GDP Doesn't do This Slump Justice
We’re all relatively familiar with Gross Domestic Product, or GDP, which measures the aggregate expenditure, or output of the economy. However, we tend to hear much less about its unloved cousin, Gross Domestic Income, or GDI, which tracks the economy’s total income.
A Federal Reserve economist, Jeremy Nalewaik, recently decided to look at the US downturn from a GDI perspective — which he determined to be more accurate — and the findings were much more negative than GDP indicates.
According to The Wall Street Journal:
“In theory, the two measures should equal one another, in practice they don’t quite, and Mr.
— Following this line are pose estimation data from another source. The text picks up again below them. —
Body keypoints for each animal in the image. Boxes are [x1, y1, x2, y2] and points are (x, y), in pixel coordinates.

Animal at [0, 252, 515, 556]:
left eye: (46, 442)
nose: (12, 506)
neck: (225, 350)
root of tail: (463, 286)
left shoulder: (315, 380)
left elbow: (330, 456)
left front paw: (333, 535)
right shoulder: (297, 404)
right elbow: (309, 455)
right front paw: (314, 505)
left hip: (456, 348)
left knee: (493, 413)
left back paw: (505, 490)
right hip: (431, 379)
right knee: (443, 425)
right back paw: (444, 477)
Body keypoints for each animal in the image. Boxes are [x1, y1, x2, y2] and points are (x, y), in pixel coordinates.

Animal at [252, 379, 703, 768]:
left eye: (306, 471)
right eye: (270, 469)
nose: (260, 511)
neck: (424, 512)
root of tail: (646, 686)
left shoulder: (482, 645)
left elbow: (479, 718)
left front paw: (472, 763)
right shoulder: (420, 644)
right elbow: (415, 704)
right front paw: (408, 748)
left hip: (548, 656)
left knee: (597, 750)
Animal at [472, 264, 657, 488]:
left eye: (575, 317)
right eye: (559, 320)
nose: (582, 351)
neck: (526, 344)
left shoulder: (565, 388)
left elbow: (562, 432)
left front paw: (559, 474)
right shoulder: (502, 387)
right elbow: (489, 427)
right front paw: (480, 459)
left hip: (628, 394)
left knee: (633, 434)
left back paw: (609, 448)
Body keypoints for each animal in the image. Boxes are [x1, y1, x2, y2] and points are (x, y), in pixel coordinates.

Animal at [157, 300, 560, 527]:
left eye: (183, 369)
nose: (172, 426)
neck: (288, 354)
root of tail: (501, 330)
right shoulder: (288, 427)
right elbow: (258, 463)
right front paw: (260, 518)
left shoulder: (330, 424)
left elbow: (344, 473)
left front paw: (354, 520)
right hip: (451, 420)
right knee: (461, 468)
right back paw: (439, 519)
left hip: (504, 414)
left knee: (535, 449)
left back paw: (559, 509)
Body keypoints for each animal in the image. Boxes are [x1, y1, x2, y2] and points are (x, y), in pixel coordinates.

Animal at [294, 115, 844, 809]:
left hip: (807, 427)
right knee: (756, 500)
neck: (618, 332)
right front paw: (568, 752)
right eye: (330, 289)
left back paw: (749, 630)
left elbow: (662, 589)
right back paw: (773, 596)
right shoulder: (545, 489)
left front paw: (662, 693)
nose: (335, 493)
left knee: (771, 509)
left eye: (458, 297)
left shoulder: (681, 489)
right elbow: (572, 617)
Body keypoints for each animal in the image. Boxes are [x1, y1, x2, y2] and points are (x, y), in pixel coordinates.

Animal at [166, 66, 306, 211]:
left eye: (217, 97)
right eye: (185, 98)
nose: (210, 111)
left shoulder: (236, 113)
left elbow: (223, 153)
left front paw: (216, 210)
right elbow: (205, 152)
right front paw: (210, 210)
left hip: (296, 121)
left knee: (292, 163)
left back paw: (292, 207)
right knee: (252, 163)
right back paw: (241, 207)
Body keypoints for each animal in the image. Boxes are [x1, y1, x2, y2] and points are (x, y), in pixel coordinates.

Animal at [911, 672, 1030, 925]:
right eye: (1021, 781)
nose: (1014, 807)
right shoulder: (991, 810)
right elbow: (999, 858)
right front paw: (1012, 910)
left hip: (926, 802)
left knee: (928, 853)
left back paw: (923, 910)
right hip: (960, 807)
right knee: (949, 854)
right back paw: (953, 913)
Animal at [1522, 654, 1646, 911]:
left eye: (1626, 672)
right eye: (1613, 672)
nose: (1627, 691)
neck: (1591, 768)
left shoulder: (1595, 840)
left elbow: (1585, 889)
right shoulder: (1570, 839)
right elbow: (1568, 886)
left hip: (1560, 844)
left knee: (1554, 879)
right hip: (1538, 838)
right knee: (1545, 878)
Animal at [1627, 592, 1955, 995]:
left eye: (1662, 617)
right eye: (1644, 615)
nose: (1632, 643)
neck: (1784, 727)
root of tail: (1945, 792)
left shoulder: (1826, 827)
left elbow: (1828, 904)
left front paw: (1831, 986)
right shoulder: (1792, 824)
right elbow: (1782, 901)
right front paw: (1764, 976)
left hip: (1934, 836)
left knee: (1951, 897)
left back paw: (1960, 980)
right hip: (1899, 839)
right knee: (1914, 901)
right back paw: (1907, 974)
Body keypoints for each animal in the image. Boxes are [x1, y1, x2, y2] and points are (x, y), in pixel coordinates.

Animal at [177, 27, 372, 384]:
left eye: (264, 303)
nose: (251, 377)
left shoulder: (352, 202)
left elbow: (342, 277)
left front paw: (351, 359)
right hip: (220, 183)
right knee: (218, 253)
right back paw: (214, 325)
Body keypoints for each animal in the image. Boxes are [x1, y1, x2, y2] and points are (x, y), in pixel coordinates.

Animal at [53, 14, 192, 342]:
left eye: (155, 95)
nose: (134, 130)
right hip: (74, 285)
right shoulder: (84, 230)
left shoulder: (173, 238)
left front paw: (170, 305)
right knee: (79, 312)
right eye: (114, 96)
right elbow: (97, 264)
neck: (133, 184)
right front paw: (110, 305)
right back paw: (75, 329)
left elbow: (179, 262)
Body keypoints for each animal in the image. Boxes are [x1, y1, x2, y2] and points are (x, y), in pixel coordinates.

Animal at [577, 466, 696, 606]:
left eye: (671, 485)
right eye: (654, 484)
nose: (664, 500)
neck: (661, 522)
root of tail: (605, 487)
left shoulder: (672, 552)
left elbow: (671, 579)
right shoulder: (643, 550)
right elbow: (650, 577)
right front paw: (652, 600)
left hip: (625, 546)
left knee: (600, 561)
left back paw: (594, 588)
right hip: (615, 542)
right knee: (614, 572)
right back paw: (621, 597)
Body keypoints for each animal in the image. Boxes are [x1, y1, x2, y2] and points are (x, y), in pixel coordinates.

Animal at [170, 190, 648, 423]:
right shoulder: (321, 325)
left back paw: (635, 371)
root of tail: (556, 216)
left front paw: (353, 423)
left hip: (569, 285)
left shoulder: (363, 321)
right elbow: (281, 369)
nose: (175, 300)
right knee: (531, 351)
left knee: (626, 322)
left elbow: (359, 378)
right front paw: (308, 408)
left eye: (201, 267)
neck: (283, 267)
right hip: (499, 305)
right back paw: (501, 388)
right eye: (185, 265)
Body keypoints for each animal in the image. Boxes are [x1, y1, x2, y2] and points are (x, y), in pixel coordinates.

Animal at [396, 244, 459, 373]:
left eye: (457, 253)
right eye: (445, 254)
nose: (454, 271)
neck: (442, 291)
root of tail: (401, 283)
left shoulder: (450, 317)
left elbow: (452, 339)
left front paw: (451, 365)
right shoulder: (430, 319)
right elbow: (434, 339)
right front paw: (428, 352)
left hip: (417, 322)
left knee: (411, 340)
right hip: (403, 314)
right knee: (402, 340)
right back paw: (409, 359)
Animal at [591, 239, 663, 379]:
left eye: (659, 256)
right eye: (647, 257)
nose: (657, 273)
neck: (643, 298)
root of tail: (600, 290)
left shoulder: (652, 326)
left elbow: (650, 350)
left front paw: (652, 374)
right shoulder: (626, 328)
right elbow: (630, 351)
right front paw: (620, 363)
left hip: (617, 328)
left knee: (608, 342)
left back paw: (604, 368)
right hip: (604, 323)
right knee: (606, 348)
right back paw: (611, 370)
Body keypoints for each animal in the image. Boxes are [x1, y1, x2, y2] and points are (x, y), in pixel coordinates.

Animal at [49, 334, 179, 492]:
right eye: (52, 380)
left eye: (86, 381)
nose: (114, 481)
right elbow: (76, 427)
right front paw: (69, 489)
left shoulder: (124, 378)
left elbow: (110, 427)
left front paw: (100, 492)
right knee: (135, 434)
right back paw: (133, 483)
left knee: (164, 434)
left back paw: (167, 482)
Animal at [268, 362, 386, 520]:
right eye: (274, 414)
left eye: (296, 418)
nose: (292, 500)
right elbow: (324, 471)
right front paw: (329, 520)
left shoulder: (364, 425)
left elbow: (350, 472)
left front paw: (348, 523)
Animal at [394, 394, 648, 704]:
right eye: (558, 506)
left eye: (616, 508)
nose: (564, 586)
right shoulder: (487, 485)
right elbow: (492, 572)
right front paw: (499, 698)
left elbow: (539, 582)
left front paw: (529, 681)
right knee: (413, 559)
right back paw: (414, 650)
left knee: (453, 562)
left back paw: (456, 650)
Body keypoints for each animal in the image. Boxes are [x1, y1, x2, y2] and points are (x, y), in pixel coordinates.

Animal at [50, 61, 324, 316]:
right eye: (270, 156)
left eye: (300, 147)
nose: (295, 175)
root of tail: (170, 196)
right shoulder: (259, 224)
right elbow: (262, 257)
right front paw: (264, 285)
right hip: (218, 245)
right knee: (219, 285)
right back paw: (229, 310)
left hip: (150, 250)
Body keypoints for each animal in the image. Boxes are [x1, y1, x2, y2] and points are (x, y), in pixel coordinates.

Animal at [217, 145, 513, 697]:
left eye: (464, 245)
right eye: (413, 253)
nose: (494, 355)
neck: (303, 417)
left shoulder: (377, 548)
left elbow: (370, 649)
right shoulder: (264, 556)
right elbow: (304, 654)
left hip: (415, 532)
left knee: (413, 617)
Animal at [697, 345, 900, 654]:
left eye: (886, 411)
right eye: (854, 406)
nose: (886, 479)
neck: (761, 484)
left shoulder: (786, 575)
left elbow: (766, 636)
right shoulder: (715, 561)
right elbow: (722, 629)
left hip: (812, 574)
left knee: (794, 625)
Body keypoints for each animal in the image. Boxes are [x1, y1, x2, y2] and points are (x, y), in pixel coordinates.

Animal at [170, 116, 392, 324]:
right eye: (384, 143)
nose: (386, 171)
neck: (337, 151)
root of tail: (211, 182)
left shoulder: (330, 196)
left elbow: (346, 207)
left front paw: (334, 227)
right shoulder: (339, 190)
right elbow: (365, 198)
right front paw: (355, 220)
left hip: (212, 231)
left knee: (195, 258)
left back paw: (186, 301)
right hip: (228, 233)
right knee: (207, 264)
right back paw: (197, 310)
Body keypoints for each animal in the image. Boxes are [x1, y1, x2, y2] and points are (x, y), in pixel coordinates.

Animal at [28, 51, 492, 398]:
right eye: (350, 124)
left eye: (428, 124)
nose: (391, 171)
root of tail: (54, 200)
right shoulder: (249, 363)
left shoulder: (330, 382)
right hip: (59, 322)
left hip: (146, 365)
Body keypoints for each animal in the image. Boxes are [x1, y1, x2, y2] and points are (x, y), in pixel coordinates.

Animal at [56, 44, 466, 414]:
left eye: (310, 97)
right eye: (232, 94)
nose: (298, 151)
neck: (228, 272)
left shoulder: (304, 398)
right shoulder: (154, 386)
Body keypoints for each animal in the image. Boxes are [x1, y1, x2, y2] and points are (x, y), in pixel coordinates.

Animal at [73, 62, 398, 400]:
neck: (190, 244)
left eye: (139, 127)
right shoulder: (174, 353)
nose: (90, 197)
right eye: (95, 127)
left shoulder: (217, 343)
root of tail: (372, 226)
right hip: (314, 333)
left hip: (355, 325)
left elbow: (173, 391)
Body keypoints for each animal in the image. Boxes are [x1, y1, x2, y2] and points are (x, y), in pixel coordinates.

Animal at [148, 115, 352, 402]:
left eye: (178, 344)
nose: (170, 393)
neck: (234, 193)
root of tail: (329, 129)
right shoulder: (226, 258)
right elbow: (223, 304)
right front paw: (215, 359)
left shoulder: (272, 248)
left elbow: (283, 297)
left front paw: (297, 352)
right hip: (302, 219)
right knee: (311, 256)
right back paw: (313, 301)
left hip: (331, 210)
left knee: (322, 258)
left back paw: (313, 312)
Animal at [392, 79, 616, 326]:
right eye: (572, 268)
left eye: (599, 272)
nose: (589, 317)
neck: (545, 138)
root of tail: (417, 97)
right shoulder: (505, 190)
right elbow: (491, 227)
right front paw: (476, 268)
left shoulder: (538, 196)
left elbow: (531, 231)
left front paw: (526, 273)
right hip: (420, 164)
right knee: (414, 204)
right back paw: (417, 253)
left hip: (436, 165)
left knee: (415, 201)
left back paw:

Nalewaik argues that GDI is the better of the two…
“…He notes that GDI fell far more sharply in the teeth of the recession, dropping at a 7.3% annual rate in the fourth quarter of 2008, and 7.7% in the first quarter of 2009. GDP, in comparison, fell by 5.4% and 6.4%. Moreover, while GDP showed the economy began to grow in last year’s third quarter, GDI showed it continued to contract…
“‘[T]he latest downturn was likely substantially worse than the current GDP… estimates show,’ he writes. ‘Output likely decelerated sooner, fell at a faster pace at the height of the downturn, and recovered less quickly than is reflected in GDP… and in conventional wisdom.'”
The article argues that GDI is a better measure because revisions of GDP tend to bring it closer to GDI, and because GDI correlates more strongly with other economic indicators. Perhaps most importantly, as Nalewaik states, if GDI looks worse than GDP… well, then it is at least more consistent with “conventional wisdom.”